── READING TEXT ──

Re: ISSUE-385: hasProvenanceIn: finding a solution from Timothy Lebo on 2012-06-04 (public-prov-wg@w3.org from June 2012)

From: Timothy Lebo <lebot@rpi.edu>
Date: Sun, 3 Jun 2012 22:17:28 -0400
To: Graham Klyne <graham.klyne@zoo.ox.ac.uk>
Cc: Paul Groth <p.t.groth@vu.nl>, Jun Zhao <jun.zhao@zoo.ox.ac.uk>, Luc Moreau <L.Moreau@ecs.soton.ac.uk>, "public-prov-wg@w3.org" <public-prov-wg@w3.org>
Message-Id: <F4A74A14-A27C-452C-8654-905BE1EFF934@rpi.edu>
On Jun 3, 2012, at 2:29 PM, Graham Klyne wrote:

> Paul,
> 
> I somewhat agree with you.
> 
> But, to play devil's advocate here, I could also argue that it's not the job of a data model to help implementers *organize* their data.
> 
> I will claim that, for the purposes of provenance data modelling, the hasProvenanceIn is unnecessary.  If one has a number of bundles, one could load them all

That's where it falls apart. We don't have the entire web on our laptops. And data web publishers need to provide means for consumers to offers suggestions for what they should obtain.
(again, I'm a PAQ-naive here)

> into a single bundle (creating a new bundle that is the union of the given bundles), then look for information about particular entities in the merged bundle.  On that score, the data model's job is done.

───
── GIVEN INFORMATION ──

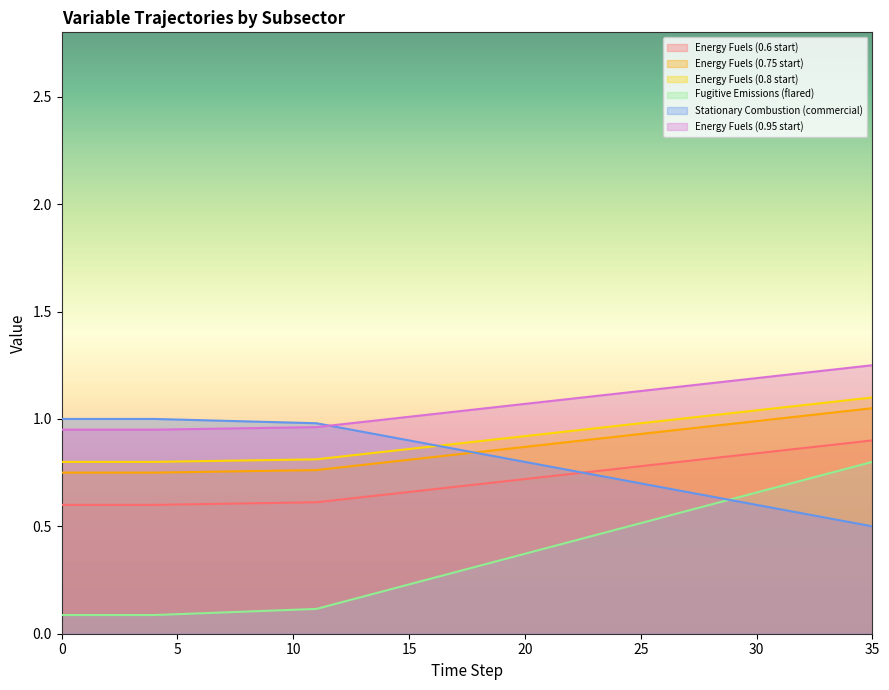

True or false: Fugitive Emissions (flared) and Energy Fuels (0.6 start) intersect in this chart.

False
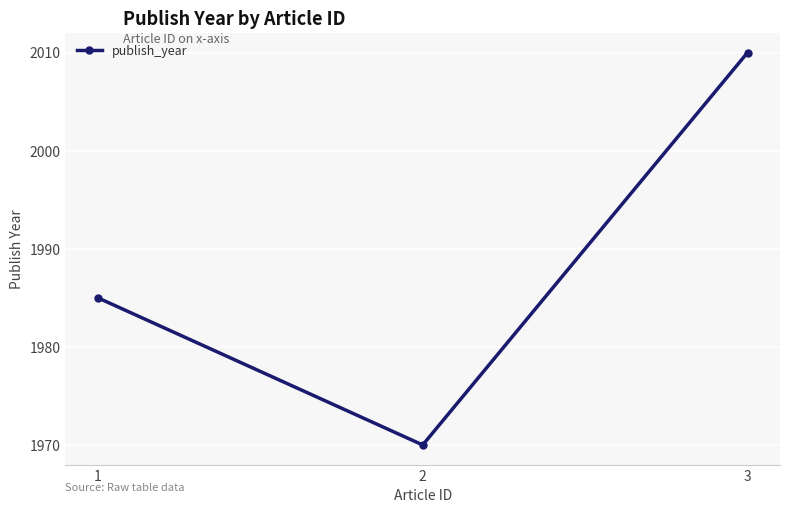

Between 1 and 2, which is larger?

1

───

Copy the passage from the hasProvenanceIn discussion starting with "That's where it" and going on through "they should obtain.".

That's where it falls apart. We don't have the entire web on our laptops. And data web publishers need to provide means for consumers to offers suggestions for what they should obtain.